Set task
Pick out every line in the items that contains the string "fillcolor" and copy each one. Case counts.

(Extracted data entries)
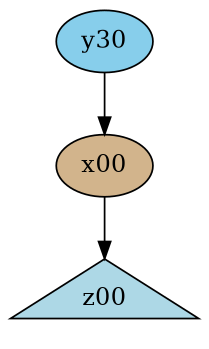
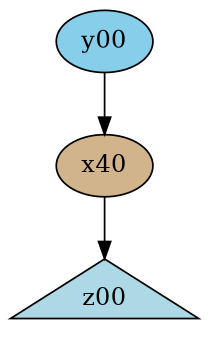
  digraph {
    splines=true
    node [style=filled]
    z00 [fillcolor=lightblue shape=triangle]
-   x00 [fillcolor=tan]
-   y00 [fillcolor=skyblue label=y30]
+   x00 [fillcolor=tan label=x40]
+   y00 [fillcolor=skyblue]
    x00 -> z00
    y00 -> x00
  }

Full solution
    z00 [fillcolor=lightblue shape=triangle]
-   x00 [fillcolor=tan]
-   y00 [fillcolor=skyblue label=y30]
+   x00 [fillcolor=tan label=x40]
+   y00 [fillcolor=skyblue]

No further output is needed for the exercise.